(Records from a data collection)
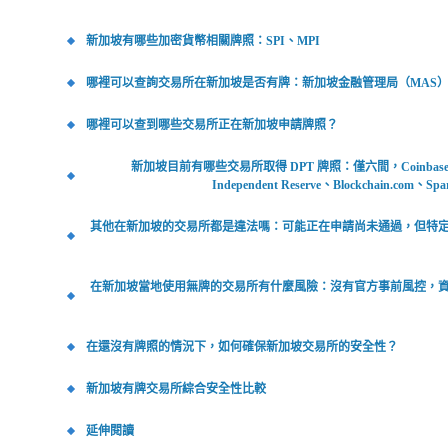
新加坡有哪些加密貨幣相關牌照：SPI、MPI
哪裡可以查詢交易所在新加坡是否有牌：新加坡金融管理局（MAS）
哪裡可以查到哪些交易所正在新加坡申請牌照？
新加坡目前有哪些交易所取得 DPT 牌照：僅六間，Coinbase、C
Independent Reserve、Blockchain.com、Sp
其他在新加坡的交易所都是違法嗎：可能正在申請尚未通過，但特
在新加坡當地使用無牌的交易所有什麼風險：沒有官方事前風控，
在還沒有牌照的情況下，如何確保新加坡交易所的安全性？
新加坡有牌交易所綜合安全性比較
延伸閱讀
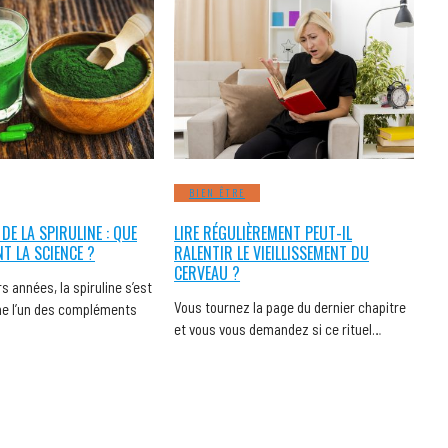
BIEN ÊTRE
 DE LA SPIRULINE : QUE
LIRE RÉGULIÈREMENT PEUT-IL
NT LA SCIENCE ?
RALENTIR LE VIEILLISSEMENT DU
CERVEAU ?
s années, la spiruline s’est
Vous tournez la page du dernier chapitre
 l’un des compléments
et vous vous demandez si ce rituel…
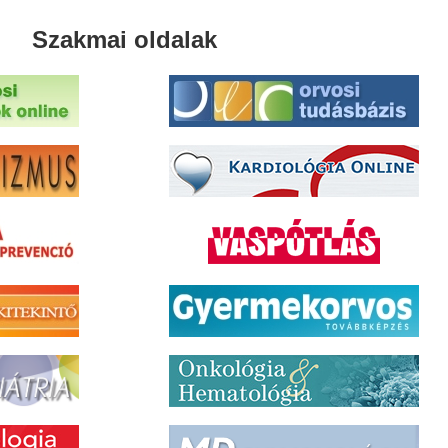
Szakmai oldalak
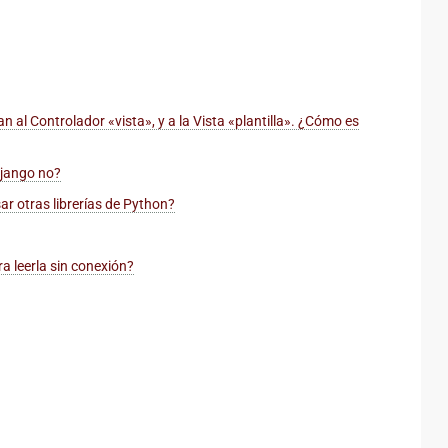
al Controlador «vista», y a la Vista «plantilla». ¿Cómo es
Django no?
ar otras librerías de Python?
 leerla sin conexión?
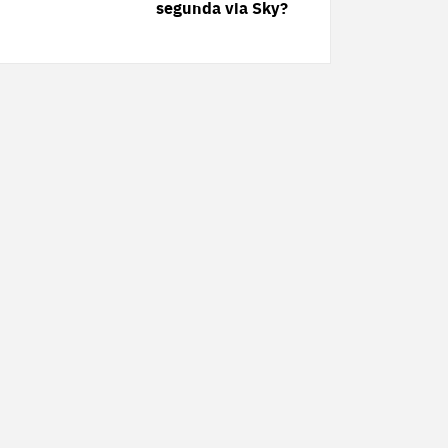
segunda via Sky?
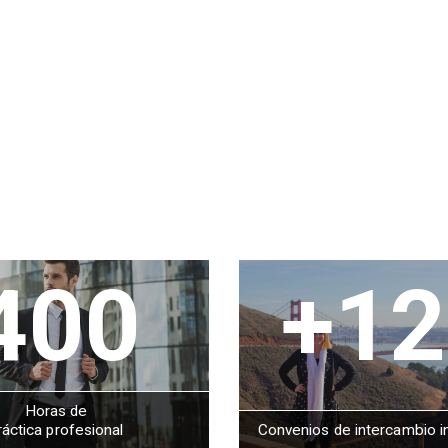
400
+12
Horas de
ráctica profesional
Convenios de intercambio i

» Work to be completed: Write out again the lines from the one with "在還沒有牌照的情況下，如何確保新加坡交易所的安全性？" through the end of the records exactly, without any of the pictures.

» Output for this task:
在還沒有牌照的情況下，如何確保新加坡交易所的安全性？
新加坡有牌交易所綜合安全性比較
延伸閱讀
BIEN ÊTRE
 DE LA SPIRULINE : QUE
LIRE RÉGULIÈREMENT PEUT-IL
NT LA SCIENCE ?
RALENTIR LE VIEILLISSEMENT DU
CERVEAU ?
s années, la spiruline s’est
Vous tournez la page du dernier chapitre
 l’un des compléments
et vous vous demandez si ce rituel…
Szakmai oldalak
al Controlador «vista», y a la Vista «plantilla». ¿Cómo es
Django no?
ar otras librerías de Python?
 leerla sin conexión?
segunda via Sky?
400
+12
Horas de
ráctica profesional
Convenios de intercambio i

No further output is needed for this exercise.